*** Opening INFORMATION SUPPLIED ***

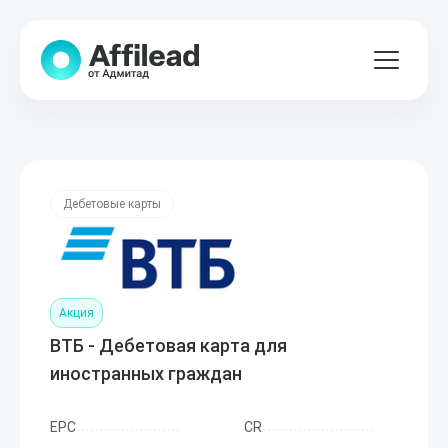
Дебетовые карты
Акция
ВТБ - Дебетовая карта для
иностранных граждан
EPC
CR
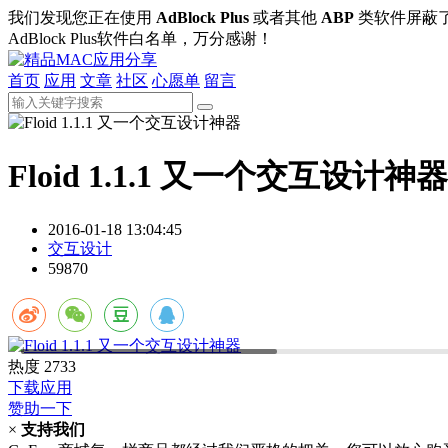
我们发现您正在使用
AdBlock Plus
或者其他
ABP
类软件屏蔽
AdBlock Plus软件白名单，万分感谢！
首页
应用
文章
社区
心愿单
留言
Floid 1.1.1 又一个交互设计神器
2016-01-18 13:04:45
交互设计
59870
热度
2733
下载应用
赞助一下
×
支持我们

*** Closing INFORMATION SUPPLIED ***
*** Opening INFORMATION SUPPLIED ***

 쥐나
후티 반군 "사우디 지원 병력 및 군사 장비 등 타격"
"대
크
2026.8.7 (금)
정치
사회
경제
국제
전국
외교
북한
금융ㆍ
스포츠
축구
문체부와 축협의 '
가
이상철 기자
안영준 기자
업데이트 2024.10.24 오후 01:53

*** Closing INFORMATION SUPPLIED ***

[EXERCISE OBJECTIVE]: How many lines in the listing contain the string "AdBlock"? Reply with the number alone.

[ANSWER TO THIS TASK]: 2